As the he city is attacked, the Mountain Girl dons a soldier’s armor and joins the battle with her bow and arrows. As a woman warrior she exults in killing the enemy and joins in the revels to celebrate the victory of Cyrus. Again she meets the Rhapsode, now drunk, and flirts with him to get the password that will allow men through the city gates. Still in her military garb, she grabs a chariot (after shoving out the male driver) and follows the High Priest out of the city towards the enemy camp. At the camp she learns of a second planned attack and races back to the city to warn Belshazzar.
As she tries to move through the city, drunken revelers still celebrating their victory block her path. When she finally reaches the prince, it is too late; the invaders have already stormed the gates. The Mountain Girl valiantly tries to protect the prince but is fatally struck by an arrow. Still she manages to crawl toward the throne of the dead prince. She dies at the base.
In a film filled with superb visual imagery, the final closing-iris shot of the dying Mountain Girl is unforgettable. Talmadge’s performance is amazing, running the gamut from broad comedy to action (that’s her driving that chariot) and finally to tragedy. Watching this great film today, the viewer is sure to be startled by the modernity of the Mountain Girl. She thinks for herself, makes her own decisions, is heroic on an epic scale and dies a noble death.
The film made the teenaged (her birth date is debatable) Constance Talmadge a star, and she reigned throughout the silent era as a major box-office draw, usually in comedies (her sister Norma was the drama queen). In 1916 Talmadge co-starred with Douglas Fairbanks in The Matrimaniac. Among her few surviving films are The Primitive Lover (1922) with Harrison Ford and The Duchess of Buffalo (1927) with the Italian star, Tullio Carminati, after which Talmadge made only three more films. She retired after the release of Venus (1929), a silent film she made in France after the “sound revolution” had swept Hollywood.
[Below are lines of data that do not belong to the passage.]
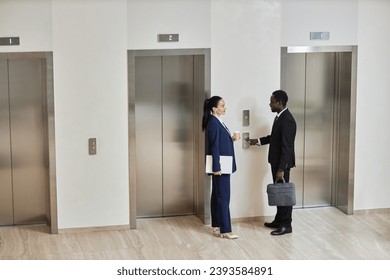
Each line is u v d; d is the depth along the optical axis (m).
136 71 7.73
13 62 7.36
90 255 6.68
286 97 7.25
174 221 7.91
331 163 8.37
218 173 7.00
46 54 7.06
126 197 7.52
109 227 7.52
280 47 7.66
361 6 7.80
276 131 7.27
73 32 7.09
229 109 7.60
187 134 7.98
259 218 7.90
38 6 6.98
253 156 7.77
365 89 7.98
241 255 6.64
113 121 7.35
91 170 7.37
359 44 7.87
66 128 7.24
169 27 7.32
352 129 8.02
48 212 7.63
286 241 7.11
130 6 7.20
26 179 7.59
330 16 7.74
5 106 7.43
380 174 8.19
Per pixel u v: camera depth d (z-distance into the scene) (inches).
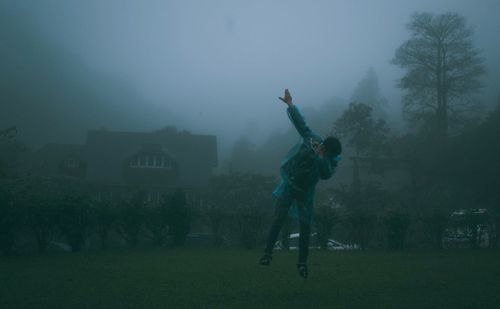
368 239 622.2
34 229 498.9
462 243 636.1
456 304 221.8
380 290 258.5
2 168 644.1
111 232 624.1
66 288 259.3
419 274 324.2
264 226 610.2
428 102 1780.3
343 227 632.4
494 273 330.3
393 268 360.8
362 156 1460.4
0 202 466.9
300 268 243.4
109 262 390.0
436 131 1676.9
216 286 268.4
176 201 608.7
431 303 223.8
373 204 1250.0
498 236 642.2
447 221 629.6
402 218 604.7
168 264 375.2
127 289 257.1
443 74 1760.6
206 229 637.9
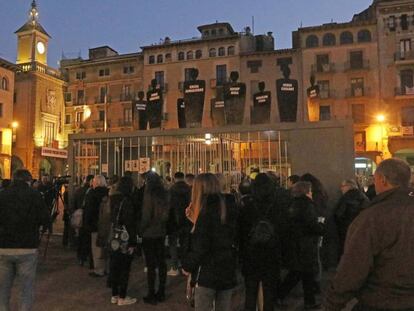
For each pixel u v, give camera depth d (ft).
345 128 28.81
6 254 15.26
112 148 37.93
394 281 7.41
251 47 160.15
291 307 18.94
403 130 128.16
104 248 23.21
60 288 22.06
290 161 29.99
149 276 19.44
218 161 34.88
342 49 139.44
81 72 173.27
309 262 17.74
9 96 131.85
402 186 7.94
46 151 127.44
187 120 37.04
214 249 12.19
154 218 19.30
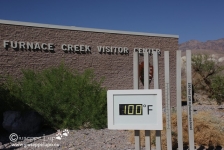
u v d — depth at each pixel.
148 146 7.76
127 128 7.36
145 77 7.69
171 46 22.86
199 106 23.42
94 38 19.55
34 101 12.95
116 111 7.40
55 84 13.77
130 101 7.36
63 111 13.12
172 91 22.86
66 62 18.39
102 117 13.43
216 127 9.86
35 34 17.36
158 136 7.63
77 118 13.30
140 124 7.33
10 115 12.10
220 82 22.08
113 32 20.30
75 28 18.78
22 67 16.81
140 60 21.42
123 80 20.64
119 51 20.50
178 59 7.76
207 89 26.95
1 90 13.23
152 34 21.98
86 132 12.35
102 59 19.84
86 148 9.46
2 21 16.36
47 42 17.73
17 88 13.52
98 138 11.08
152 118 7.29
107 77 20.00
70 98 13.47
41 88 13.37
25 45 16.98
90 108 13.45
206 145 9.58
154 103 7.30
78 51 18.91
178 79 7.80
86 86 14.10
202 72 27.38
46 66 17.62
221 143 9.61
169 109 7.72
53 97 13.16
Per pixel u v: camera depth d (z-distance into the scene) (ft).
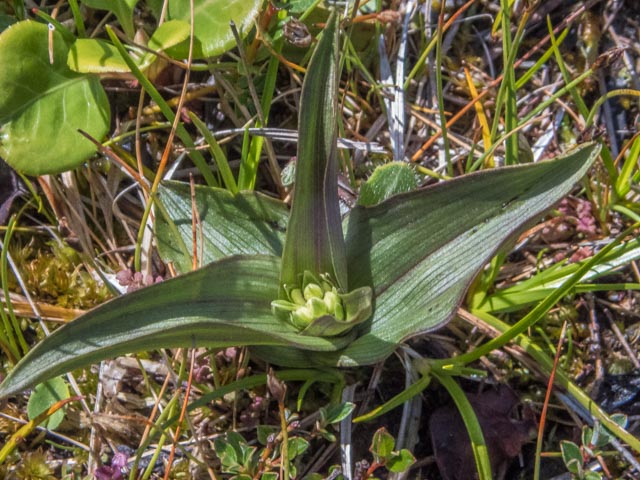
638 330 1.42
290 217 1.25
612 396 1.40
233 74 1.45
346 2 1.47
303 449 1.28
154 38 1.35
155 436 1.34
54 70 1.35
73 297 1.39
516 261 1.45
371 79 1.47
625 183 1.42
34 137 1.34
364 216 1.29
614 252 1.38
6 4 1.45
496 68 1.54
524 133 1.52
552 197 1.21
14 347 1.34
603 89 1.52
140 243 1.35
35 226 1.42
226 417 1.35
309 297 1.27
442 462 1.34
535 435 1.37
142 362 1.36
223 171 1.35
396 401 1.31
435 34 1.53
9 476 1.32
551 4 1.55
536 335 1.41
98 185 1.43
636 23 1.55
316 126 1.23
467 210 1.26
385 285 1.29
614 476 1.35
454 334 1.40
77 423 1.34
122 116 1.45
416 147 1.50
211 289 1.25
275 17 1.42
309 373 1.33
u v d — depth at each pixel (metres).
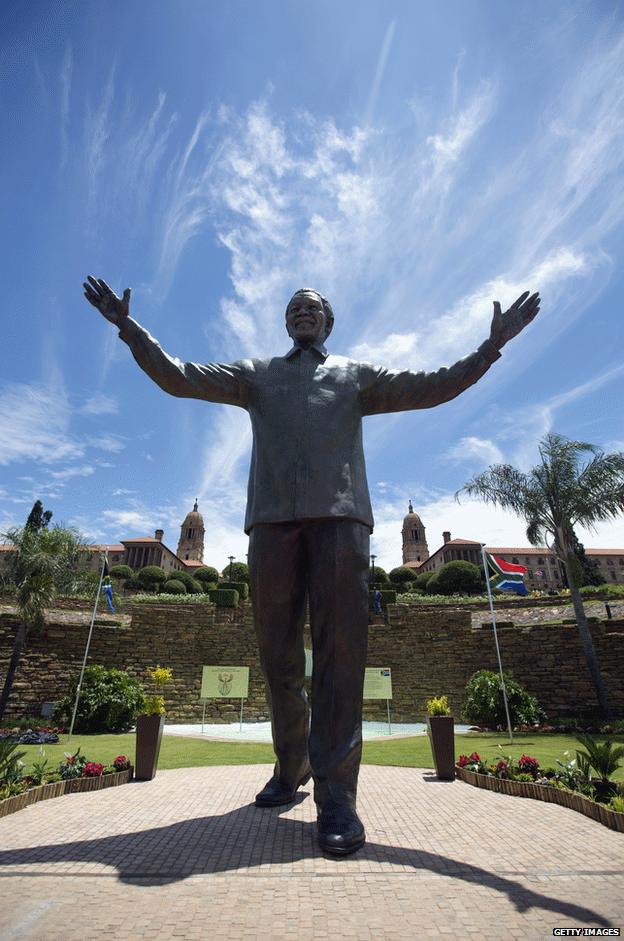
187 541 106.56
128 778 8.39
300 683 6.03
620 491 19.20
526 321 5.79
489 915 3.31
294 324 6.29
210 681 19.73
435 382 5.82
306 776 6.53
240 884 3.79
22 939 2.97
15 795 6.21
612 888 3.73
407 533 110.75
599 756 6.38
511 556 89.19
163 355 5.57
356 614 5.28
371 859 4.31
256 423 5.98
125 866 4.12
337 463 5.54
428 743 13.43
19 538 20.45
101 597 31.05
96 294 5.50
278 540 5.54
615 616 25.86
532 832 5.17
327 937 3.04
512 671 21.94
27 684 20.69
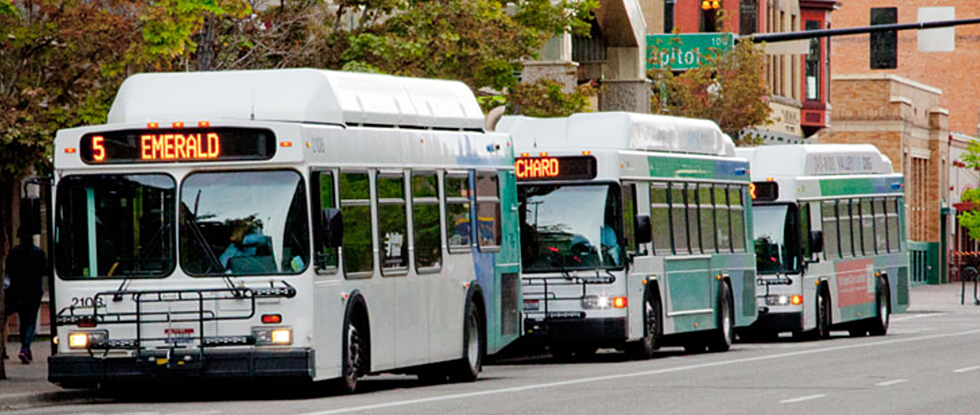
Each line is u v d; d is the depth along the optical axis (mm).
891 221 85750
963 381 48156
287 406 39406
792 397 42344
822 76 156375
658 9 133000
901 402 41125
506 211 53031
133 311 41000
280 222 40781
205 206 41000
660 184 61906
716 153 68188
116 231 41312
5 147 45094
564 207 58688
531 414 37125
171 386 47906
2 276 47625
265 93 42750
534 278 58375
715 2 96125
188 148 41094
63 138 41688
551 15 74188
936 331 86250
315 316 40750
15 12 45625
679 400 41219
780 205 74938
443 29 64000
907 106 174750
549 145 60219
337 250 42000
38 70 46438
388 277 44688
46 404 42375
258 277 40656
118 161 41375
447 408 38594
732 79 107062
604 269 58188
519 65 70438
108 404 41719
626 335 58188
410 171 46344
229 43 60469
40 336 69125
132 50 46062
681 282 63031
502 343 52375
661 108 106438
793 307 74312
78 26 45531
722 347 67188
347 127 43219
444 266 48125
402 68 63344
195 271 40875
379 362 44156
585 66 112375
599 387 45719
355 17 71812
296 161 40750
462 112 50469
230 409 38781
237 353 40562
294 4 62938
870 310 81750
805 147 76250
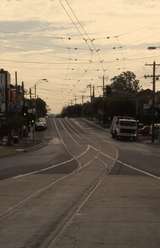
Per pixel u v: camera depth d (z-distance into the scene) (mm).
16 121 84875
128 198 20984
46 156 57094
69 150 69438
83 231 13531
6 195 21984
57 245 11773
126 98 164500
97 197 21312
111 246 11695
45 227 14109
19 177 32094
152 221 15188
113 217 15930
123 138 102125
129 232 13430
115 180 29922
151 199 20703
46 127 147375
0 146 77938
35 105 143750
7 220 15266
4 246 11641
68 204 19031
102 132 135000
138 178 31516
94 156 56938
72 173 35406
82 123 181250
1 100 103562
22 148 73312
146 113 145125
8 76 113125
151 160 51062
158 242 12172
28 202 19578
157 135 106938
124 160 50688
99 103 190625
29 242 12102
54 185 26672
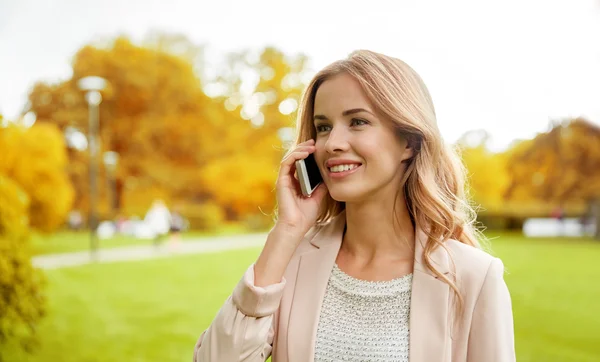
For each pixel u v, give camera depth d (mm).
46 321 6367
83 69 33000
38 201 17484
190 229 29594
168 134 34312
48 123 31812
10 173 17047
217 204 35312
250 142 38344
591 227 25969
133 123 33781
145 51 34938
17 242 4879
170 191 34125
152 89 34250
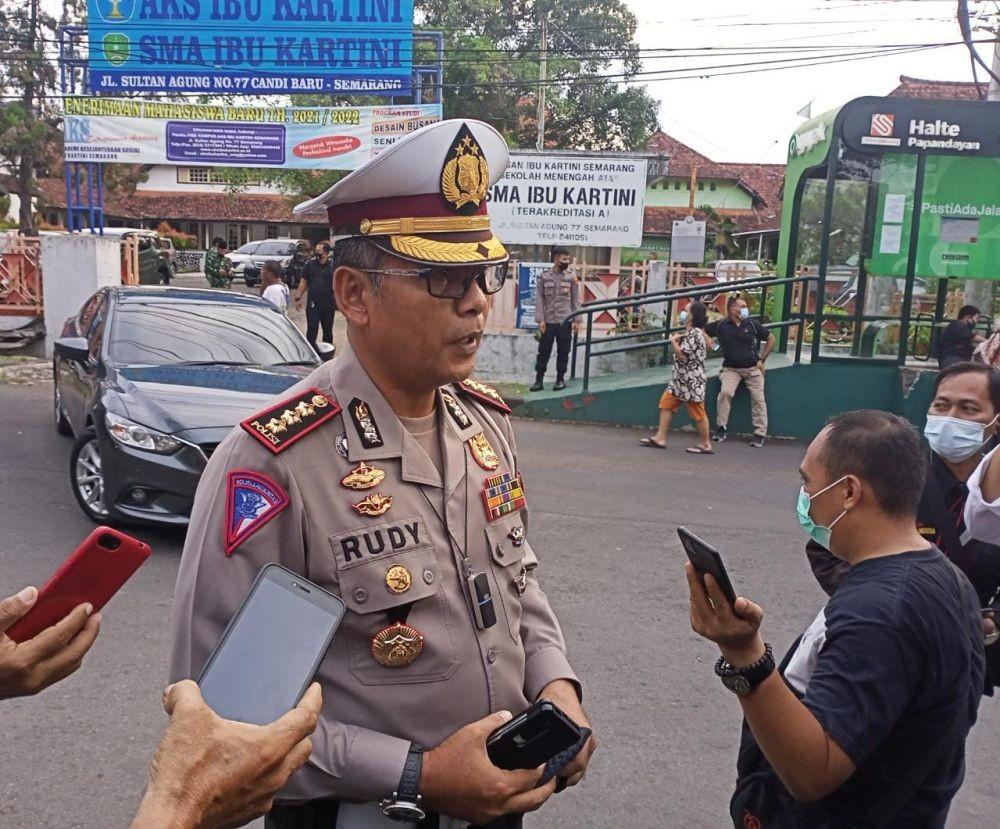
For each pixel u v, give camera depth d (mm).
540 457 8195
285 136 12977
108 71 12922
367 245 1519
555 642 1812
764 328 9297
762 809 1725
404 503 1528
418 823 1555
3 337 11969
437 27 25781
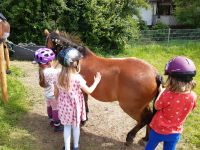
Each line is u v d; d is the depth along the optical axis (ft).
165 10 76.33
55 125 17.47
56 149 16.17
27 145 16.24
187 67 11.78
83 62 16.24
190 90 12.21
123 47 41.73
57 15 38.65
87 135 17.69
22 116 19.08
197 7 62.28
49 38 17.37
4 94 19.84
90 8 38.45
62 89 14.25
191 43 45.78
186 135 18.54
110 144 16.98
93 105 21.47
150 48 43.01
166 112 12.55
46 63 16.28
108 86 15.58
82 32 39.99
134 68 15.06
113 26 40.50
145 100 14.93
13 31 37.88
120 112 20.67
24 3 36.19
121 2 42.09
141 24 63.77
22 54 33.06
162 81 15.03
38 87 23.94
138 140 17.34
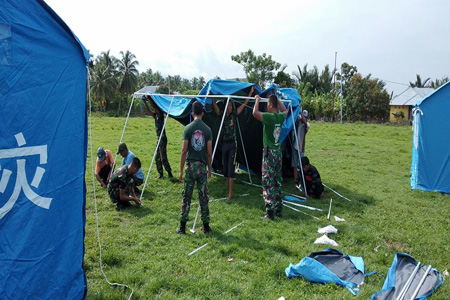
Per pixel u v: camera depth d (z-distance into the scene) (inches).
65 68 129.3
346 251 203.0
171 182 336.2
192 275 167.9
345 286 164.1
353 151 603.2
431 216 271.9
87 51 135.0
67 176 131.6
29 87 120.2
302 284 163.8
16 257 117.7
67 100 130.4
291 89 339.6
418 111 345.4
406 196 326.3
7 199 116.0
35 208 122.3
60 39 127.0
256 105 249.3
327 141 725.9
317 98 1625.2
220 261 183.8
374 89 1517.0
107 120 1146.7
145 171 381.7
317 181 307.6
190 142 211.9
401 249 210.4
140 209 258.5
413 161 363.3
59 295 128.8
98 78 1932.8
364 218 261.7
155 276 166.4
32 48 120.3
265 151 250.2
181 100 347.6
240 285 161.9
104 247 192.4
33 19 120.0
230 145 292.7
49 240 126.3
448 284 167.6
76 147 134.3
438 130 337.1
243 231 224.8
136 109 1961.1
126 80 2137.1
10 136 116.5
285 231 229.5
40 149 123.5
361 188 353.1
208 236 214.7
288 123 321.7
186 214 215.0
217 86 295.0
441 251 207.6
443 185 340.2
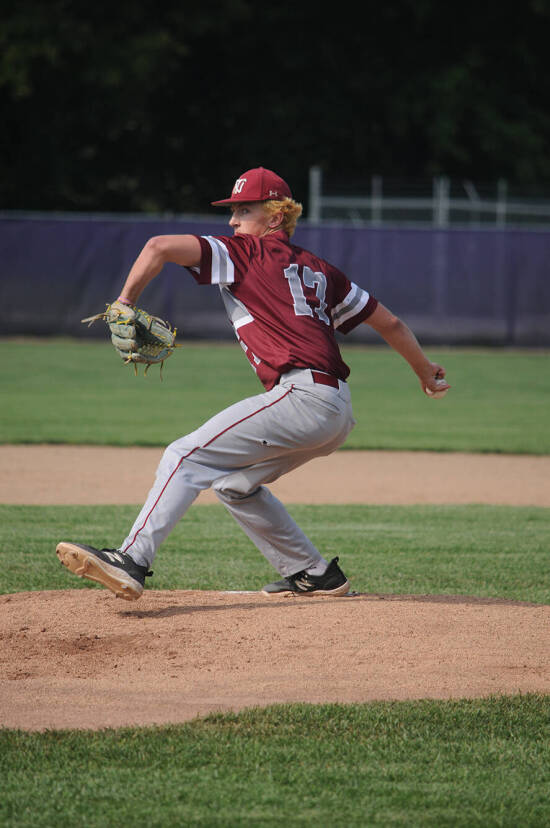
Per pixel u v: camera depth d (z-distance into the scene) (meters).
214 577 20.86
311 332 15.58
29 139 107.06
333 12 105.94
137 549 15.45
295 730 12.28
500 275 80.44
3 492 30.52
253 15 105.62
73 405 50.06
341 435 15.91
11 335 81.38
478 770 11.40
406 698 13.34
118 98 101.50
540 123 111.00
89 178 113.44
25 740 11.90
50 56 95.62
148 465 35.47
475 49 107.31
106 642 15.25
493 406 53.50
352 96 107.88
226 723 12.45
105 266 80.00
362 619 16.16
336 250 80.12
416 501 30.72
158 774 11.15
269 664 14.39
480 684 13.85
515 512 28.94
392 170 112.88
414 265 80.31
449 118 104.19
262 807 10.48
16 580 20.28
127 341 14.62
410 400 55.53
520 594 19.72
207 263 15.30
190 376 63.47
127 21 100.56
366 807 10.51
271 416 15.44
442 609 16.83
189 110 114.31
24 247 80.25
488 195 95.38
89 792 10.74
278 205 16.09
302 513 28.45
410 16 105.94
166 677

Constance Talmadge is one of the very few silent stars that never attempted a talking picture. Indeed, she once chided Norma (after 2 failed talkie attempts), “Quit pressing your luck, baby. The critics can’t knock those trust funds Mama set up for us.”
While Constance Talmadge (known as “Dutch” to her friends) has faded from most filmgoers’ memories, to the true film buff she remains a magical and elusive star of the silent era. Although only a handful of her films remain, (sister Norma hasn’t fared much better with surviving films) we have a few of her 20’s features by which to judge her appeal. And aside from her comedies, we have the magnificent Intolerance in which Talmadge created a strong and intelligent character who still captivates through her vivid display of wit, talent, and just plain guts.
Oddly, the Talmadge sisters’ lasting legacy may be real estate. Talmadge Street in Hollywood is named for them, and the Talmadge District of San Diego, named after the three Talmadge sisters. The neighborhood is situated near San Diego State University and set off by the recently restored Talmadge Gates. Talmadge was established in 1925 by real estate developers and funded substantially by the sisters and Joseph Schenck, who was then President of United Artists and husband of Norma. On January 3, 1926, the sisters hosted a dedication ceremony, which Buster Keaton (married to Natalie) attended.